#### Records provided ####
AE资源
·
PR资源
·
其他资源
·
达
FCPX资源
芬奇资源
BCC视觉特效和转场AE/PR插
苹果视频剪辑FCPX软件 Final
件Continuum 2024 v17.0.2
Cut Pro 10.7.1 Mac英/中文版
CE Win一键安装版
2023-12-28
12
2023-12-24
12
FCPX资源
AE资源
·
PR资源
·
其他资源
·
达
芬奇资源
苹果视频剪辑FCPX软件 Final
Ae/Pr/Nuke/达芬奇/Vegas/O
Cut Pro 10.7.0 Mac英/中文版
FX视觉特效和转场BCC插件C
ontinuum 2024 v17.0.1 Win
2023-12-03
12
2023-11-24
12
####
#### Records provided ####
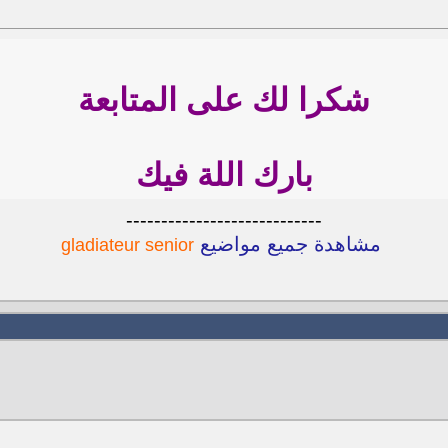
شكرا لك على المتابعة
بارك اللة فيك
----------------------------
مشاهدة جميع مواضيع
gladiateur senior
####
What you should do —
Could you convert the lines from the one containing "شكرا لك على المتابعة" through the one containing "gladiateur senior", inclusive, into a JSON list of strings with one string per line and blank lines omitted?

Solution for this problem —
[
  "شكرا لك على المتابعة",
  "بارك اللة فيك",
  "----------------------------",
  "مشاهدة جميع مواضيع",
  "gladiateur senior"
]